**TASK BRIEF**
Type out every row below word for word, and leave the pictures out.

——————————

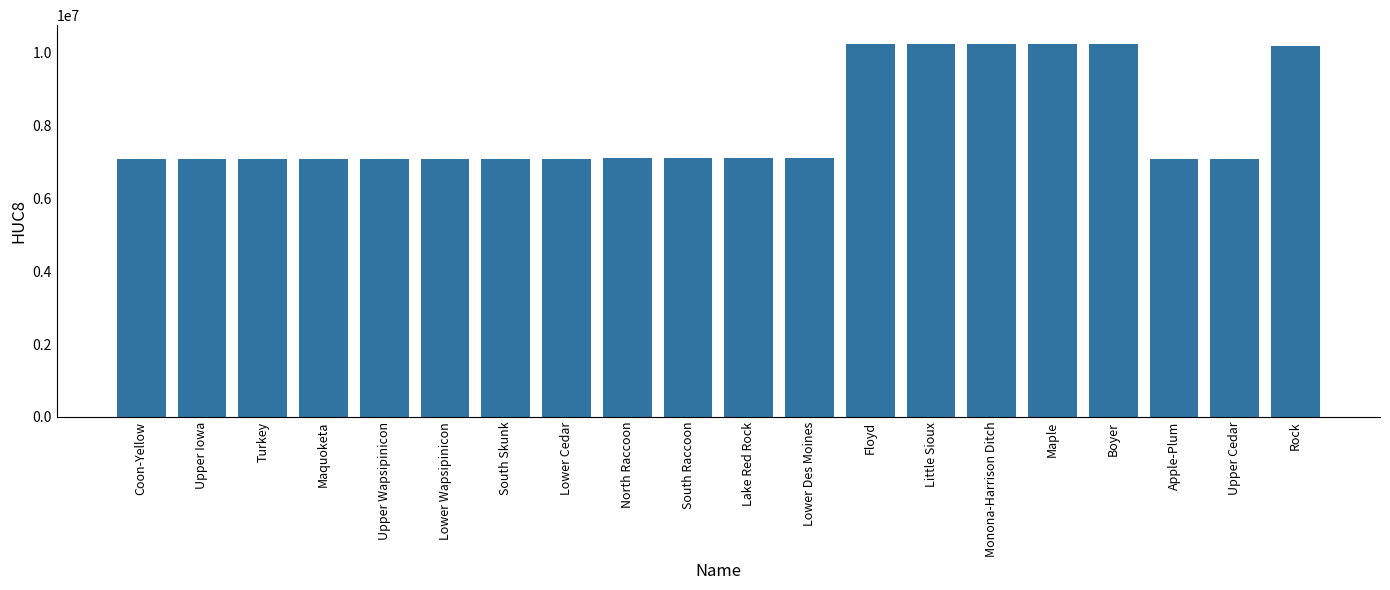

What is the sum of all values?

160420990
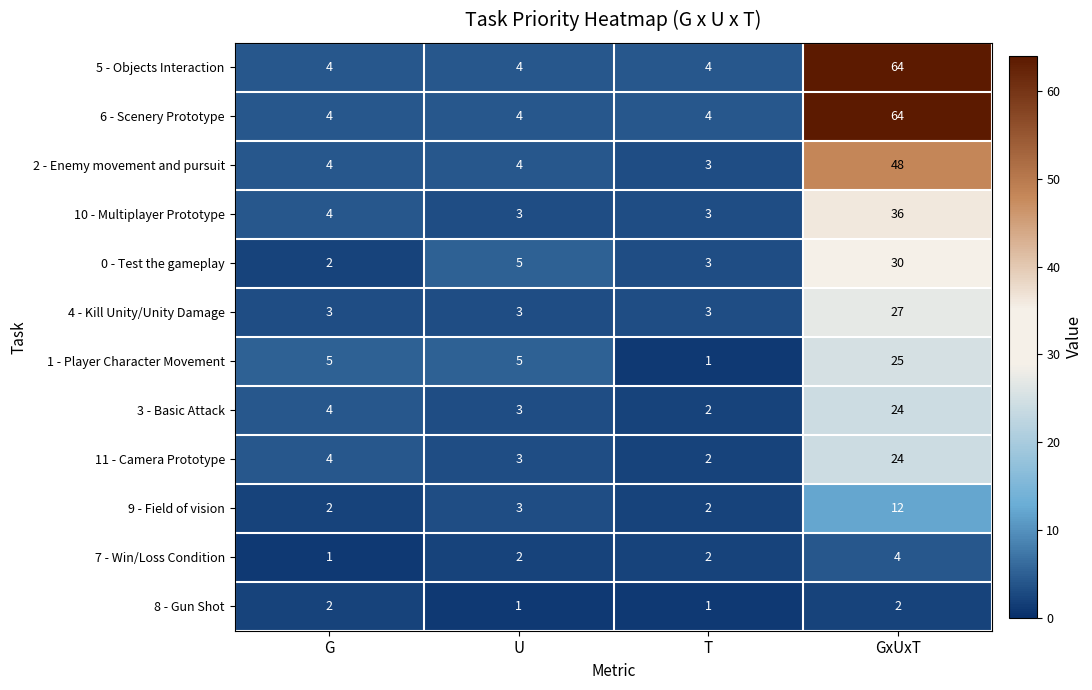

List the labels in order of 11 - Camera Prototype value, smallest first.

T, U, G, GxUxT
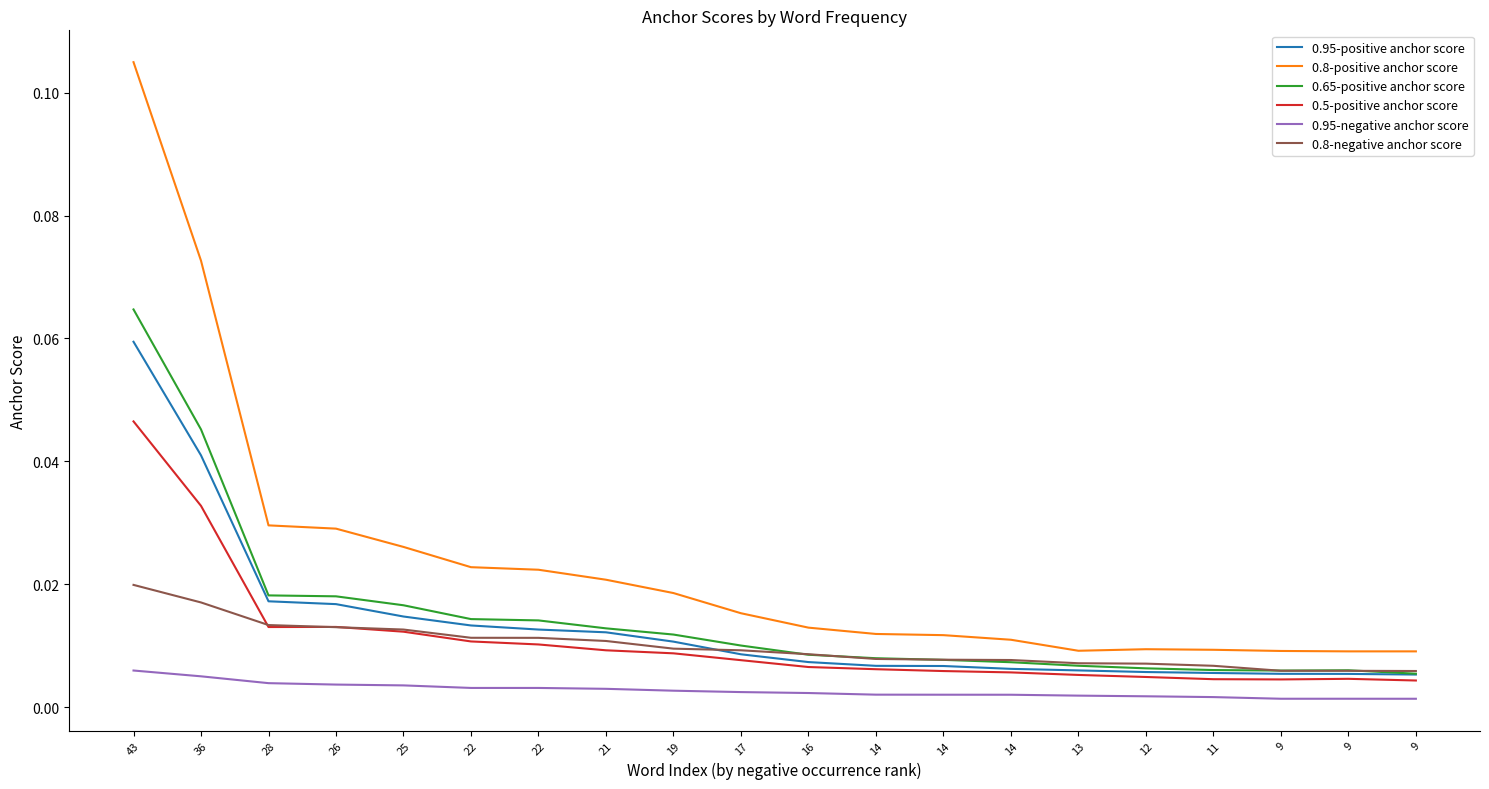

Rank the categories by 0.95-negative anchor score value from lowest to highest.

9, 9, 9, 11, 12, 13, 14, 14, 14, 16, 17, 19, 21, 22, 22, 25, 26, 28, 36, 43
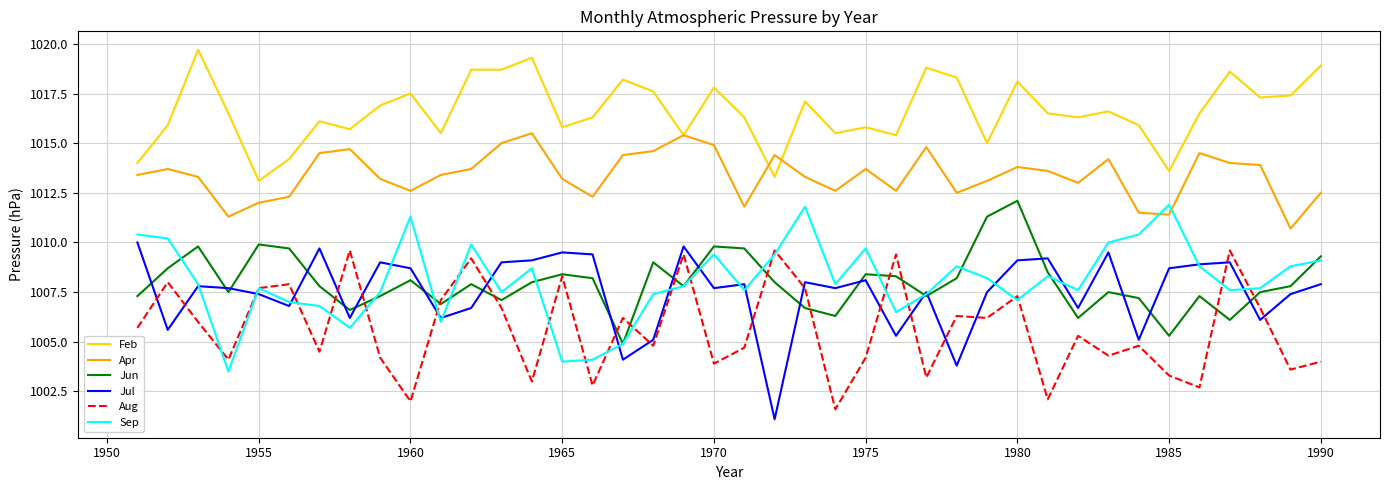

True or false: Aug and Feb intersect in this chart.

False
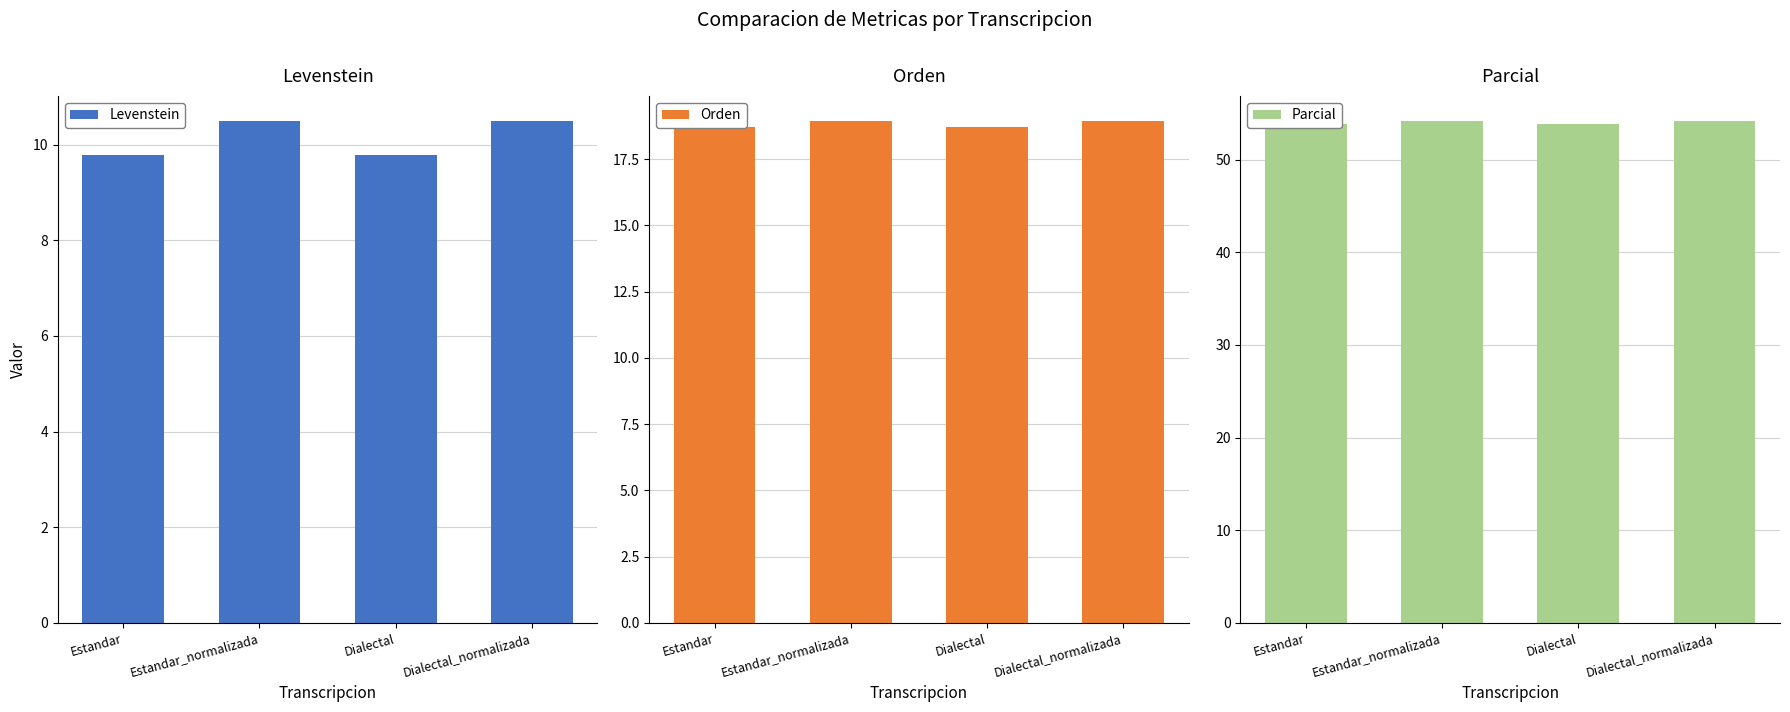

Rank the series by their maximum value, from highest to lowest.

Parcial, Orden, Levenstein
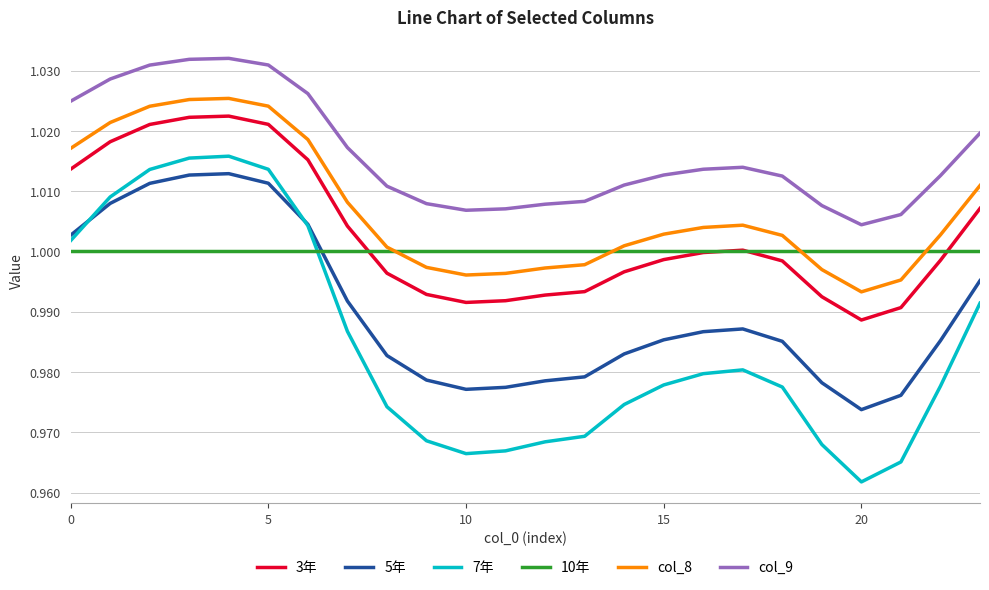

True or false: 3年 and col_9 intersect in this chart.

False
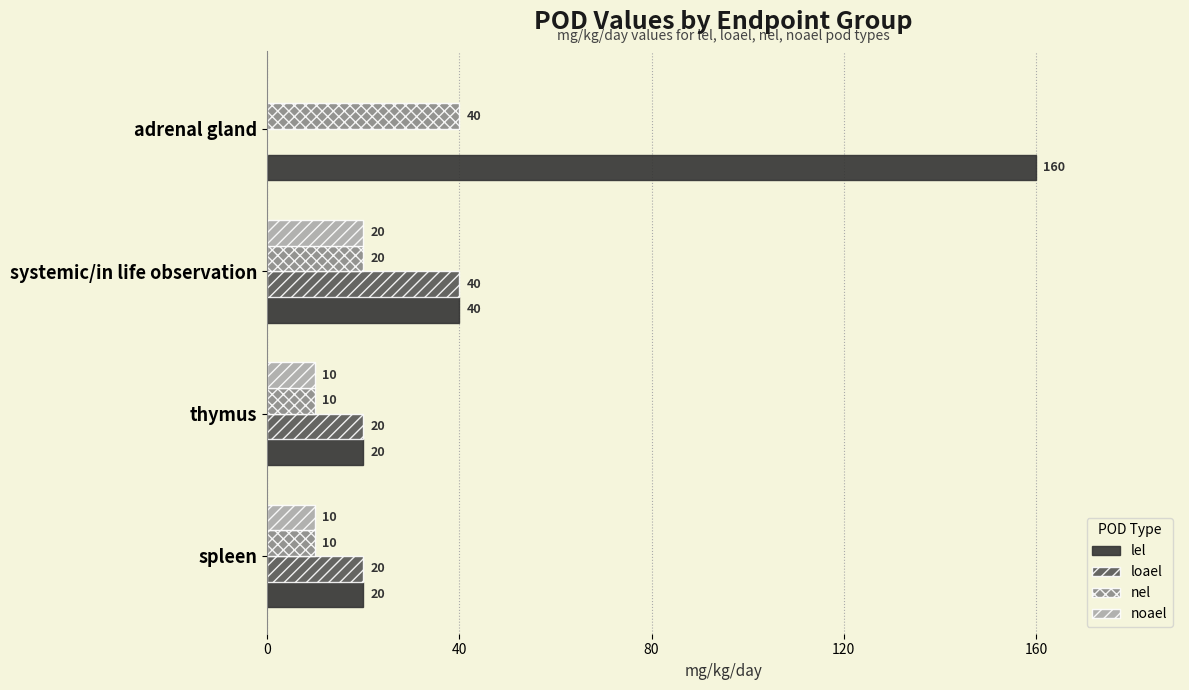

Which series changed the most between spleen and adrenal gland?

lel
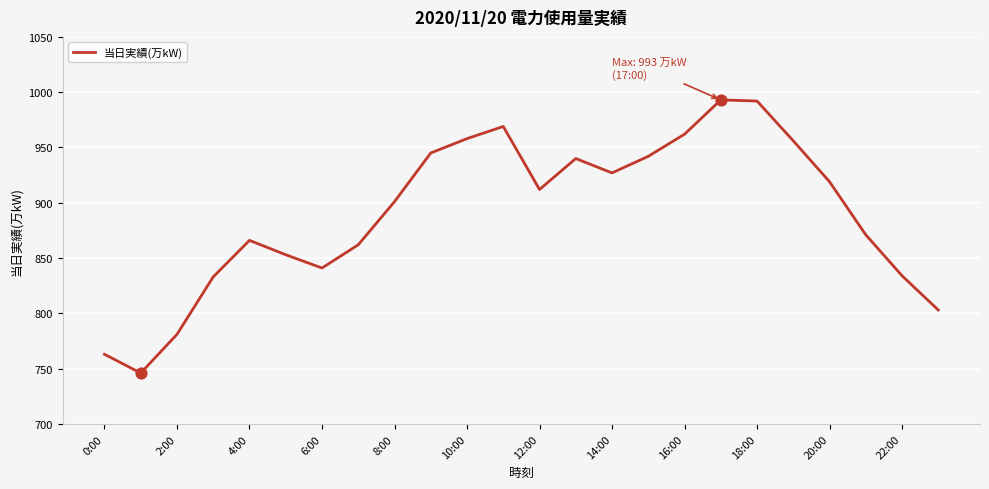

What is the difference between the maximum and minimum values?

247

——————————

**YOUR RESPONSE**
What is the sum of all values?

160420990

List the labels in order of 11 - Camera Prototype value, smallest first.

T, U, G, GxUxT

Rank the categories by 0.95-negative anchor score value from lowest to highest.

9, 9, 9, 11, 12, 13, 14, 14, 14, 16, 17, 19, 21, 22, 22, 25, 26, 28, 36, 43

True or false: Aug and Feb intersect in this chart.

False

Rank the series by their maximum value, from highest to lowest.

Parcial, Orden, Levenstein

True or false: 3年 and col_9 intersect in this chart.

False

Which series changed the most between spleen and adrenal gland?

lel

What is the difference between the maximum and minimum values?

247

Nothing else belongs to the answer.